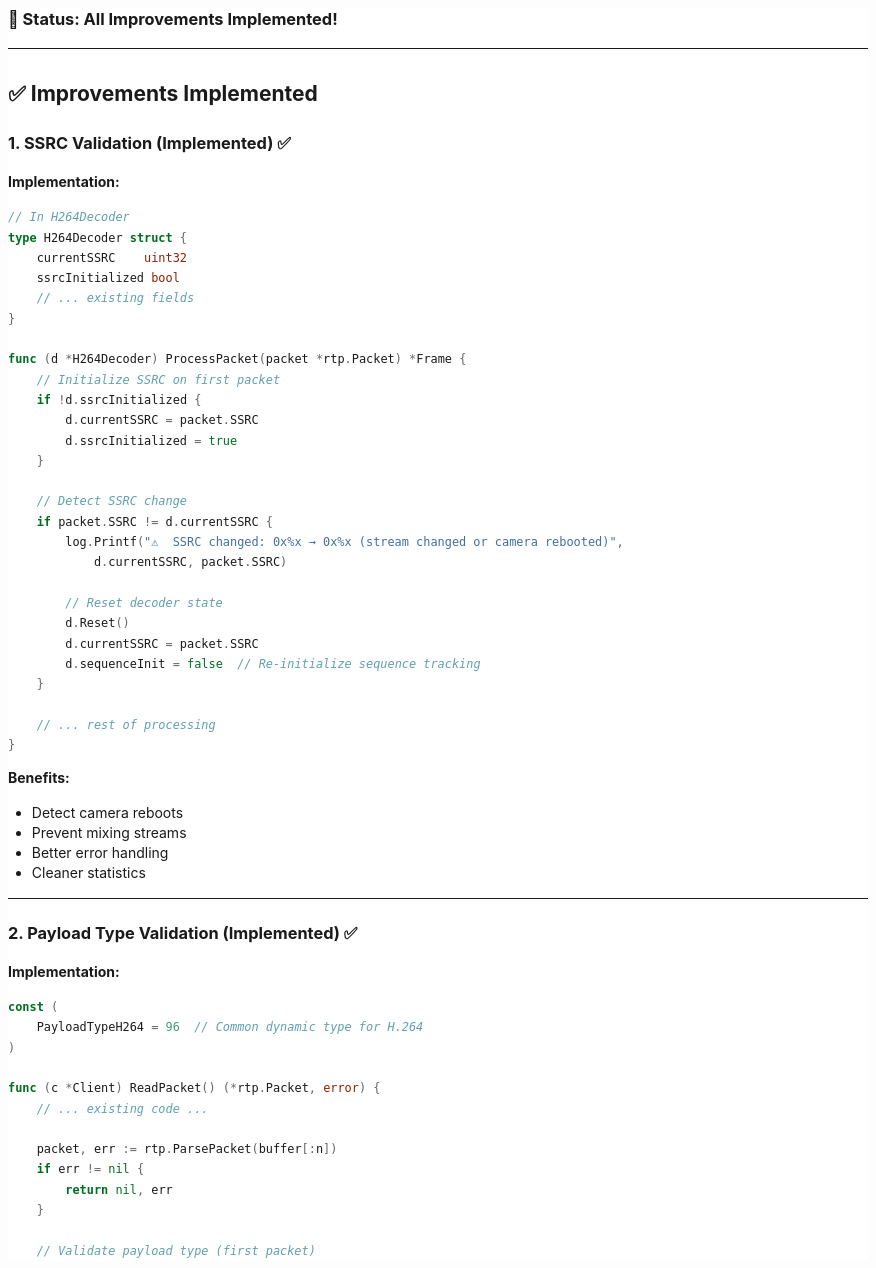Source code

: ### 🎉 Status: All Improvements Implemented!

---

## ✅ Improvements Implemented

### 1. SSRC Validation (Implemented) ✅

**Implementation:**
```go
// In H264Decoder
type H264Decoder struct {
    currentSSRC    uint32
    ssrcInitialized bool
    // ... existing fields
}

func (d *H264Decoder) ProcessPacket(packet *rtp.Packet) *Frame {
    // Initialize SSRC on first packet
    if !d.ssrcInitialized {
        d.currentSSRC = packet.SSRC
        d.ssrcInitialized = true
    }
    
    // Detect SSRC change
    if packet.SSRC != d.currentSSRC {
        log.Printf("⚠️  SSRC changed: 0x%x → 0x%x (stream changed or camera rebooted)",
            d.currentSSRC, packet.SSRC)
        
        // Reset decoder state
        d.Reset()
        d.currentSSRC = packet.SSRC
        d.sequenceInit = false  // Re-initialize sequence tracking
    }
    
    // ... rest of processing
}
```

**Benefits:**
- Detect camera reboots
- Prevent mixing streams
- Better error handling
- Cleaner statistics

---

### 2. Payload Type Validation (Implemented) ✅

**Implementation:**
```go
const (
    PayloadTypeH264 = 96  // Common dynamic type for H.264
)

func (c *Client) ReadPacket() (*rtp.Packet, error) {
    // ... existing code ...
    
    packet, err := rtp.ParsePacket(buffer[:n])
    if err != nil {
        return nil, err
    }
    
    // Validate payload type (first packet)
```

****************************************

#### WHAT THIS TASK INVOLVES:
Among the lines of these entries, find those that contain "Implemented". Give their number and nothing else.

#### EXPECTED OUTPUT:
4